Un mexicano de tan altos vuelos como Jesús Flores Olague cabe incluso en una columna “de toros” porque su sensibilidad y talento de genuino espíritu renacentista le permitieron acercarse a la tauromaquia sin prejuicios, con asombro, gozo y sentido crítico, pues su sólida formación académica e intelectual le impedía caer en las compasiones falsas y el humanismo de supermercado, tan al gusto del pensamiento único y sus dóciles seguidores.
El hombre −¿qué no es capaz de hacer un espíritu verdaderamente libre?− confesaba haber recibido en su hermosa ciudad natal lecciones sobre la lidia de la mismísima María Cobián La Serranita, legendaria novillera de resonantes triunfos en las décadas de los 40 y 50, alternando con hombres y mujeres, incluso en carteles hoy inimaginables al lado de la española Juanita Cruz y la peruana Conchita Cintrón en El Toreo de la Condesa.
Y es que este Jesús de Zacaret, como le gustaba firmar algunos de sus incontables artículos y ensayos, fue también licenciado en comunicación, maestro en sociología, doctor en filosofía, historiador, arqueólogo −su sólido trabajo La Mesoamérica olvidada, donde echa por tierra algunos lugares comunes de los especialistas, no ha tenido réplica−, investigador riguroso, museógrafo, fanático del beisbol, aficionado taurino, dibujante, pintor y fecundo poeta.
Entre otros valiosos legados se cuenta una Glosa Histórica de Zacatecas, dirigida por él, la más completa que existe, con un primer capítulo de su autoría sin desperdicio: La tradición de Tuitlán, una expresión singular de la cultura mesoamericana y diez espléndidos poemarios de sonoras y disidentes voces, hasta el último, Pasajero el relámpago, póstumo. Son tan sólo en los medios cinco lances/ de bruñido metal, de augusta veta/ que detienen al tiempo en su trayecto. / Son manos y quietud el claro aspecto/ en que un rito vetusto sus alcances/ de arte nos muestra la visión completa.
Jesús Flores Olague, incansable viajero, fue también amigo de este espacio, donde lo mismo compartía sus impresiones del alarmante amexicanamiento del público de Las Ventas, en Madrid, que serenas y profundas reflexiones acerca de cómo se nos escurre entre los dedos tanto la memoria histórica, como el alelado presente de un país que sigue apostando por la diversión, a prudente distancia de la toma de conciencia de su devenir.

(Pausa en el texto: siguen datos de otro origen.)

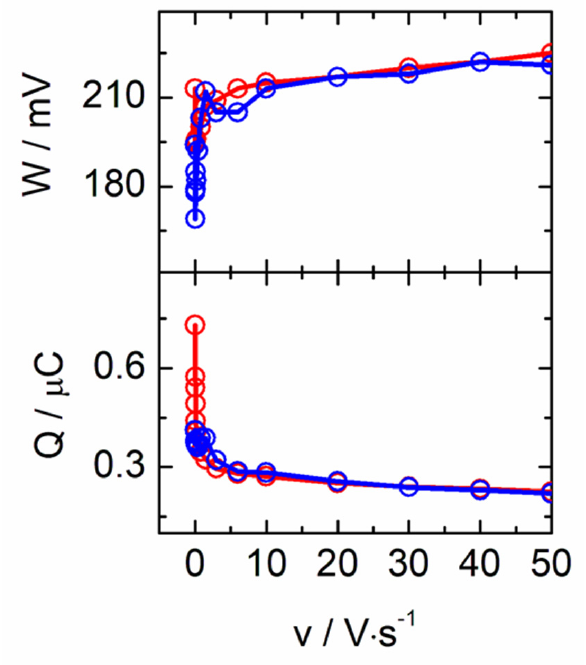
Figure 3. Charge density (Q) and peak half width (W) of the Hb-AuNTs deposited on a GC electrode in a 50 mM phosphate buffer at pH 7.4, as a function of the scan rate.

“La afición mexicana –compartió en una ocasión– está no sólo desunida y acrítica con respecto al objeto de su admiración, sino además acomplejada por su taurinismo, que supuestamente la aleja de la modernidad o de lo que nos han dicho que debemos entender por ella... Por la misma razón no pocos intelectuales de fama carecen de ojos para ver la realidad mexicana como partícipes y no logran sacudirse un añejo coloniaje cultural que pretenden revestir de modernidad, de protección a los animales y de humanismo. No se dan cuenta de que le hacen el juego a una ultraderecha a la que no le interesa ninguna expresión propia que nos diferencie… Si en la afición no hay sustento cultural, no sólo información de trámite, nomás no se puede defender la tradición taurina de México.” Gracias, poeta, por tus perspicaces ojos de niño.